More immediately, the Gillick test featured significantly in the context of the Mental Health Bill debates, for instance, with the Government resisting amendments to put the test for decision-making in relation to matters under the MHA 1983 (which extend beyond decisions about treatment to, for instance, appointment of a nominated person) on a statutory footing.  The Government expressed concern that to introduce a test specifically for use in the mental health setting would create confusion and uncertainty elsewhere given the broader applicability of the Gillick test.  Proceeding on the basis that Gillick does not, in fact, have ‘direct legal impact’ in relation to many of the decisions being taken in the mental health setting might be thought to shed rather a different light on matters.

Sir Andrew’s observations about the decision in Re S are also interesting.
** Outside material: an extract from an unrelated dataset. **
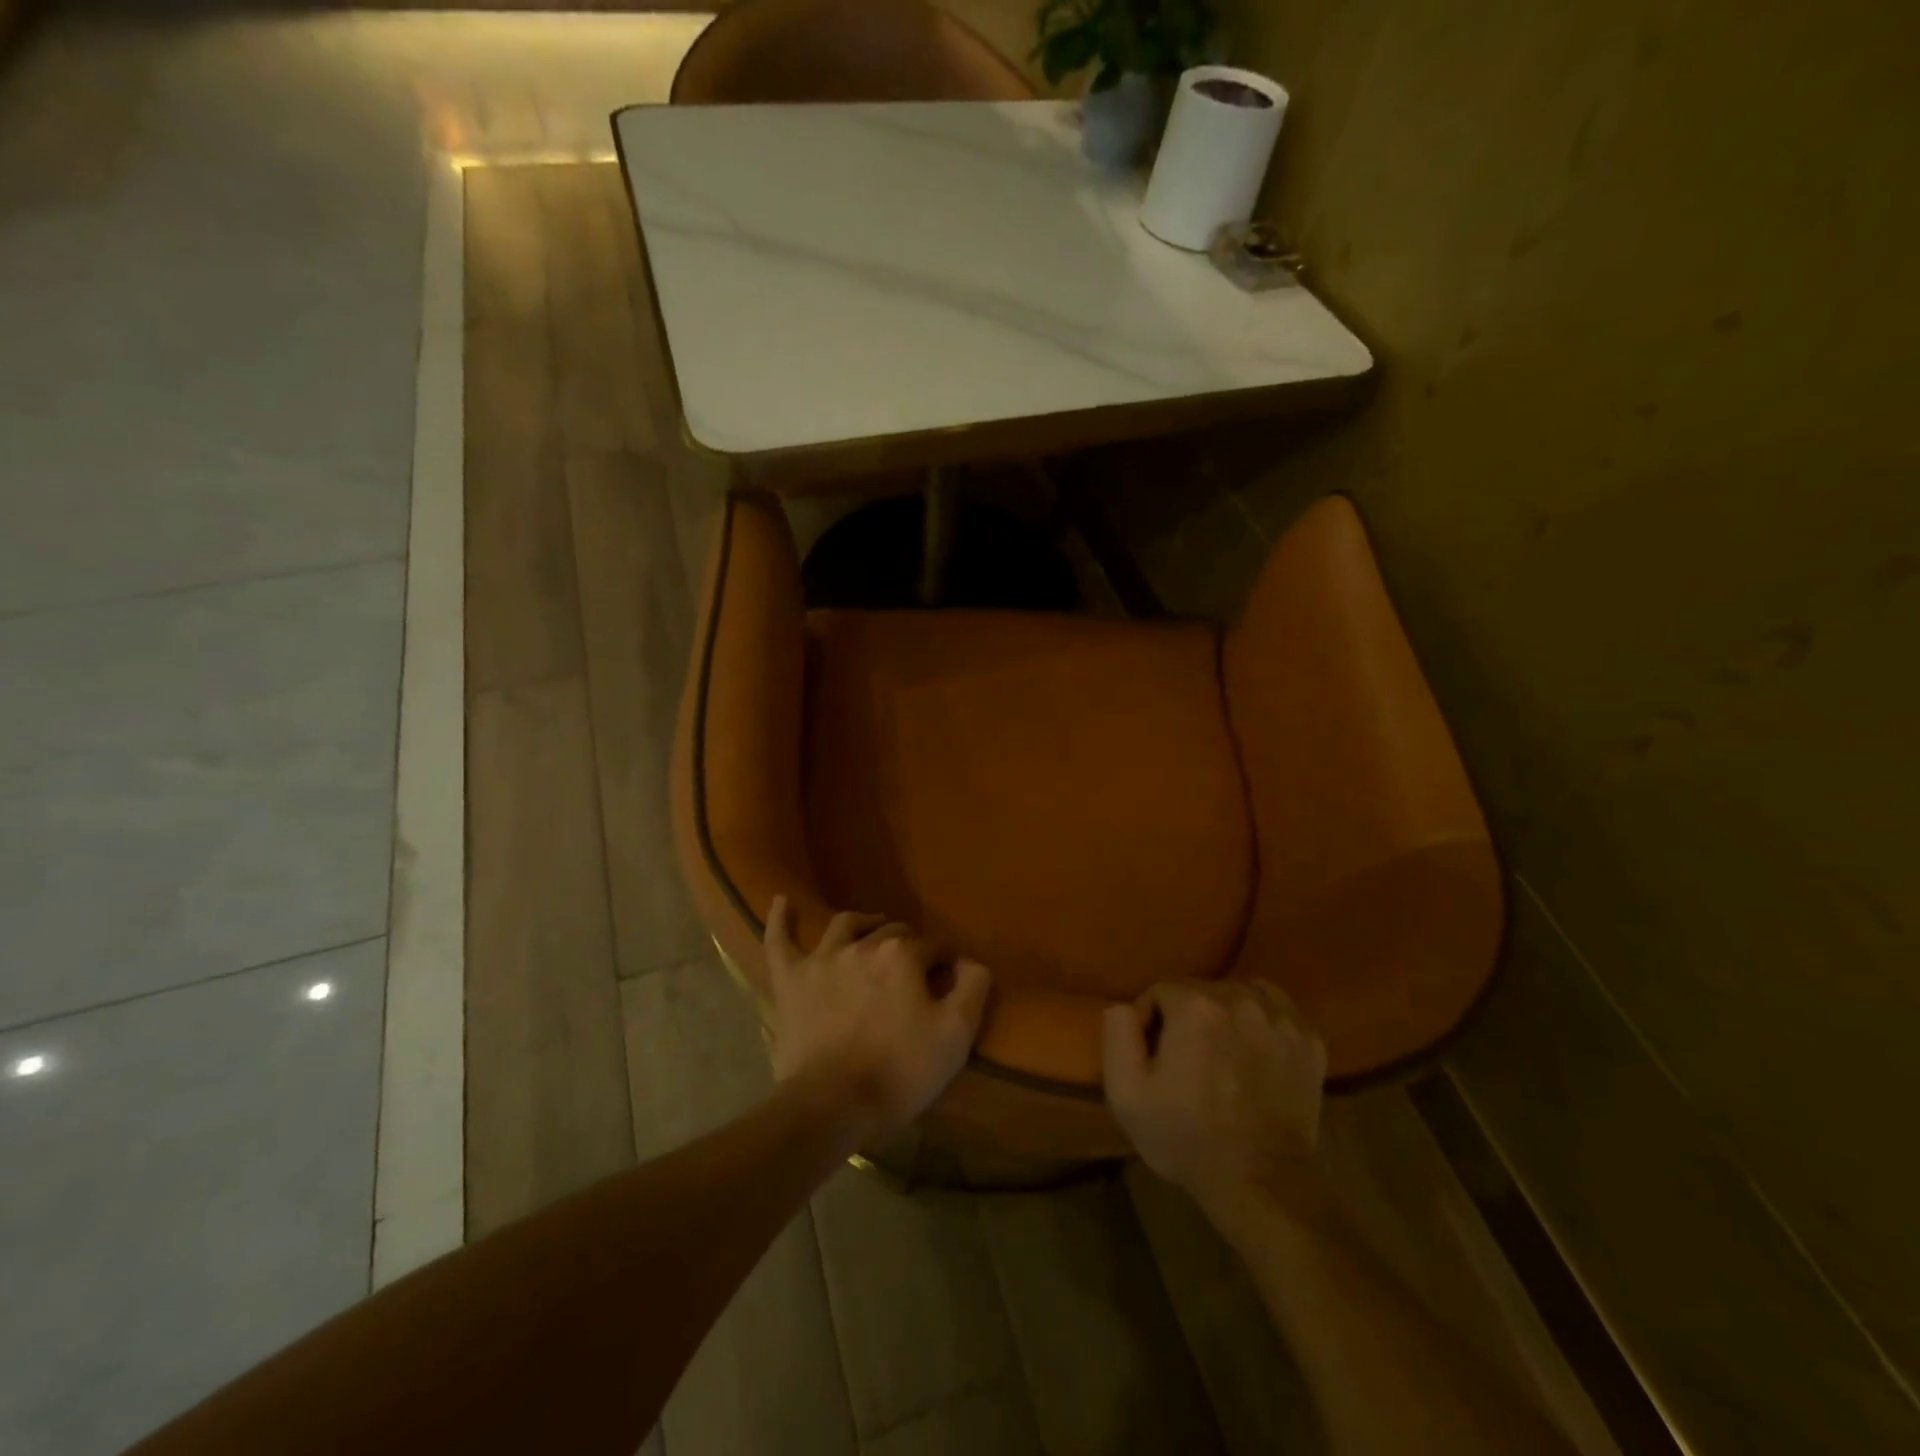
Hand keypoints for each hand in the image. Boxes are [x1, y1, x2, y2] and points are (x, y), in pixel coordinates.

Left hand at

It is clear that he endorsed the approach of Cobb J (as he then was), in circumstances where Cobb J reframed Gillick to look very much like the functional limb of the MCA 2005 test.  Again in the context of the Mental Health Bill debates, there have been arguments as to whether and how Gillick differs from the MCA 2005. Sir Andrew, for one, [2]  would appear to take the view that applying the test is applying the functional aspect of the test in the MCA 2005 (and, as in Re S, it does not then require any analysis of whether any inability to make the decision is down to an impairment / disturbance of the mind / brain).

More broadly, the decision is also helpful for reminding us that not only will the courts override the decision of a Gillick competent child in the medical treatment context where there is appropriate cause to do so, there will also be statutory contexts (most obviously under the Children Act, but also in relation to 1980 Hague Convention cases) where the child’s view can never, itself, be determinative as a matter of law.  That does not mean that their views should not be taken seriously, but it means that Parliament (and the courts) have determined that, as children, they are different legal creatures to adults.


[1] As Sir James Munby made clear in NHS Trust v X (In the matter of X (A Child) (No 2)) [2021] EWHC 65 (Fam), at paragraph 77, Gillick competence ceases to be relevant in the context of medical treatment decisions governed by s.8 Family Law Reform Act 1969 when a child turns 16.

[2] It is also interesting to note that the (statutory) MHA Code of Practice uses essentially the same approach as that of Cobb J to interrogate a child’s ability to make relevant decisions – see the (English) Code at paragraph 19.36.